Helicobacter pylori and Gastric Cancer: Adaptive Cellular Mechanisms Involved in Disease Progression

Abstract

Helicobacter pylori (H. pylori) infection is the major risk factor associated with the development of gastric cancer. The transition from normal mucosa to non-atrophic gastritis, triggered primarily by H. pylori infection, initiates precancerous lesions which may then progress to atrophic gastritis and intestinal metaplasia. Further progression to dysplasia and gastric cancer is generally believed to be attributable to processes that no longer require the presence of H. pylori. The responses that develop upon H. pylori infection are directly mediated through the action of bacterial virulence factors, which drive the initial events associated with transformation of infected gastric cells. Besides genetic and to date poorly defined environmental factors, alterations in gastric cell stress-adaptive mechanisms due to H. pylori appear to be crucial during chronic infection and gastric disease progression. Firstly, H. pylori infection promotes gastric cell death and reduced epithelial cell turnover in the majority of infected cells, resulting in primary tissue lesions associated with an initial inflammatory response. However, in the remaining gastric cell population, adaptive responses are induced that increase cell survival and proliferation, resulting in the acquisition of potentially malignant characteristics that may lead to precancerous gastric lesions. Thus, deregulation of these intrinsic survival-related responses to H. pylori infection emerge as potential culprits in promoting disease progression. This review will highlight the most relevant cellular adaptive mechanisms triggered upon H. pylori infection, including endoplasmic reticulum stress and the unfolded protein response, autophagy, oxidative stress, and inflammation, together with a subsequent discussion on how these factors may participate in the progression of a precancerous lesion. Finally, this review will shed light on how these mechanisms may be exploited as pharmacological targets, in the perspective of opening up new therapeutic alternatives for non-invasive risk control in gastric cancer.
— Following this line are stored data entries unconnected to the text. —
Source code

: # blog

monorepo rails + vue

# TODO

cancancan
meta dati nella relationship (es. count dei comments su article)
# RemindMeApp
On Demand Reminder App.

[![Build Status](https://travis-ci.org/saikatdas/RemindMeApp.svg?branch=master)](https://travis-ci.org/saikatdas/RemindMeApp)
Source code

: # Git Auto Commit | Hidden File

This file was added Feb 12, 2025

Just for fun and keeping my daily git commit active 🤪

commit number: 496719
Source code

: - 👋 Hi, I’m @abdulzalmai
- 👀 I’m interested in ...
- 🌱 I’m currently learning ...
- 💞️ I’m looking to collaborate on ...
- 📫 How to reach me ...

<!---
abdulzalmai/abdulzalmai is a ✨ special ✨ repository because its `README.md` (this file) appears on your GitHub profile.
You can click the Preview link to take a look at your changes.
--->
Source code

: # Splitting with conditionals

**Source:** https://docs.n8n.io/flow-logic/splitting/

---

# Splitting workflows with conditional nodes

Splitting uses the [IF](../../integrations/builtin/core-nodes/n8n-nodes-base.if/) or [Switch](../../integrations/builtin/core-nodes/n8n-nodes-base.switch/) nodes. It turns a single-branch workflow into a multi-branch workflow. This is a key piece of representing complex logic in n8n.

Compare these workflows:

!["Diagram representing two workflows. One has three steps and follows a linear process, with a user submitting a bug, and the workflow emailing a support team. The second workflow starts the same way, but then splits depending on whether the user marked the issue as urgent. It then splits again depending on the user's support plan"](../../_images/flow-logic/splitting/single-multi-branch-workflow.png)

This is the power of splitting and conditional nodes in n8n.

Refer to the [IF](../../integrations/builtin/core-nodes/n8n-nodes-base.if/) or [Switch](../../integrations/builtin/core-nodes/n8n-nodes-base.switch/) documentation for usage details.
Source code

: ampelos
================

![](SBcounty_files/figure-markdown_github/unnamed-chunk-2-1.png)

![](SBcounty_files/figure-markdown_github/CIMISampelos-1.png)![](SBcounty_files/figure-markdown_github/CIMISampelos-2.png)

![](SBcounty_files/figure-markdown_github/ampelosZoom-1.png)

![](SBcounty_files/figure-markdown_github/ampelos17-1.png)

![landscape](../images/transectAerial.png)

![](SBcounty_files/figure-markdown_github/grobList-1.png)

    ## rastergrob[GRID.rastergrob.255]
Keywords: Helicobacter pylori; autophagy; endoplasmic reticulum stress; gastric cancer; inflammation; oxidative stress; precancerous lesion.

Figure 1

Schematic illustration of our current understanding of adaptive cellular mechanisms triggered upon H. pylori infection, including ER stress and the UPR, autophagy, oxidative stress, and inflammation, indicating how they may participate in precancerous lesion progression. Responses in host gastric epithelial cells located in the gastric pits triggered upon H. pylori infection are attributable to the action of bacterial virulence factors. ER stress associated with H. pylori infection, leads to an increase in BiP, suggesting that H. pylori-induction of ER stress is relevant in early stages of GC precancerous lesions. The ER stress sensor PERK may also facilitate tumor development by increasing the migratory and invasive potential of gastric cells. Unresolved ER stress results in apoptosis. ER-stress induced apoptosis is mediated by the transcription of CHOP, leading to expression of the pro-apoptotic proteins Bim and Bax. Moreover, H. pylori benefits from NF-κB activation and negatively regulates apoptosis via A20 deubiquitinylase activity, thereby promoting persistence of the infection. Inhibition (or activation) of autophagy, resulting in accumulation of autophagosomes within the cell at the beginning of the precancerous cascade are depicted as increasing ROS production leading to persistent oxidative stress, which in turn promotes the acquisition of characteristics, favoring invasion and metastasis. Long-term inflammation of the gastric mucosa generates significant amounts of nitric oxide (NO), which alters the transcriptional regulation in gastric cells by increasing DNA methyl transferase activity. The resulting hypermethylation of gene promoter sequences leads to epigenetic changes in gene expression. Additionally, NF-κB target genes include those representing polymorphisms associated with an increased risk for GC in patients, such as TNFα, IL-1β, and IL-8. Gastric cells produce ROS in response to H. pylori infection by inducing pro-oxidant activities, such as the host spermine oxidase, NADPH oxidase or generating ROS from mitochondria following activation of TLR4 signaling.